Shares in Lloyds Banking Group (LON:LLOY) have gained ground in London this morning, outperforming the broader market, as the Treasury said that its stake in the bailed-out lender had dropped to below three percent. The news comes after Chancellor of the Exchequer Philip Hammond signalled last week that the government was on track to recover all the £20.3 billion it injected into the blue-chip bank during the financial crisis.
As of 08:19 GMT, Lloyds’ share price had added 0.46 percent to 68.16p, outperforming the blue-chip FTSE 100 index which has climbed marginally higher and is currently 0.24 percent better off at 7,375.52 points. The stock has recouped some of the losses posted in the previous session, when shares in Lloyds and peer Royal Bank of Scotland (LON:RBS) were sold off amid concerns that Scotland might again vote on its independence.
Lloyds disclosed in a statement this morning that the government’s holding in the group had dropped to 2.95 percent. The Treasury has been selling shares in the bailed-out lender via a pre-arranged trading plan to institutional investors, and expects to return the bank to the private sector by the end of 2017-18.
“Lloyds’ recent annual results show that we are in a good position to reduce our shareholding further and expect to recover all of the money taxpayers injected into the bank during the financial crisis,” Simon Kirby, economic secretary to the Treasury, commented in today’s statement.

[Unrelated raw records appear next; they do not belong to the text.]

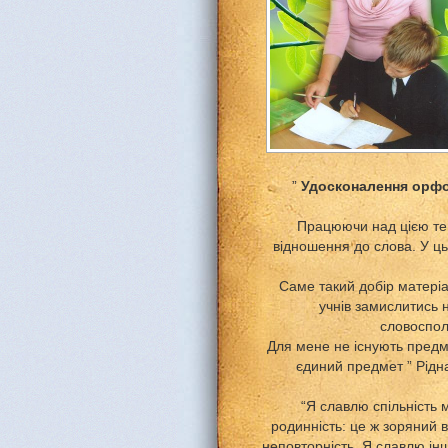
”
Удосконалення орфог
Працюючи над цією тем
відношення до слова. У ць
Саме такий добір матері
учнів замислитись 
словоспол
Для мене не існують предме
єдиний предмет ” Рідн
“Я славлю спільність м
родинність: це ж зоряний ві
неповторність. Я славлю інш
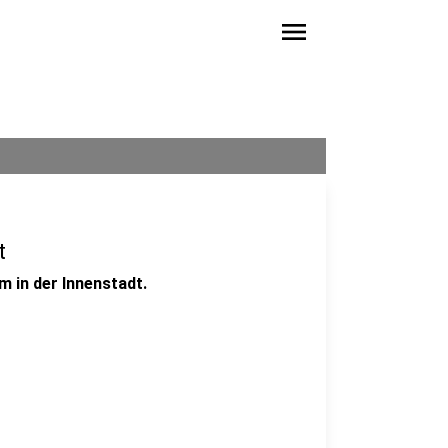
menu
t
m in der Innenstadt.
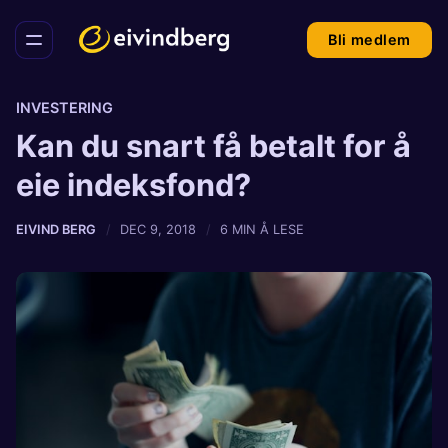
Bli medlem
INVESTERING
Kan du snart få betalt for å
eie indeksfond?
EIVIND BERG
DEC 9, 2018
6 MIN Å LESE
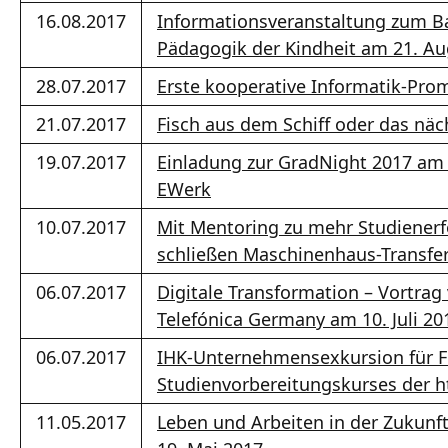
16.08.2017
Informationsveranstaltung zum B
Pädagogik der Kindheit am 21. Au
28.07.2017
Erste kooperative Informatik-Pro
21.07.2017
Fisch aus dem Schiff oder das näc
19.07.2017
Einladung zur GradNight 2017 am 
EWerk
10.07.2017
Mit Mentoring zu mehr Studienerf
schließen Maschinenhaus-Transfer
06.07.2017
Digitale Transformation – Vortrag
Telefónica Germany am 10. Juli 20
06.07.2017
IHK-Unternehmensexkursion für F
Studienvorbereitungskurses der h
11.05.2017
Leben und Arbeiten in der Zukun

The lender’s shares, however, came under pressure yesterday, along with RBS, after Scotland’s First Minister Nicola Sturgeon demanded a second vote on independence.
“Royal Bank (of Scotland) and Lloyds both have sizeable Scottish operations, so it depends what [...] ultimately happens there and whether (Scotland) actually exits the UK and stays part of Europe,” Shore Capital’s Greenwood said, as quoted by Reuters.
Lloyds and RBS had both said that they would relocate to England if Scotland voted for independence back in 2014.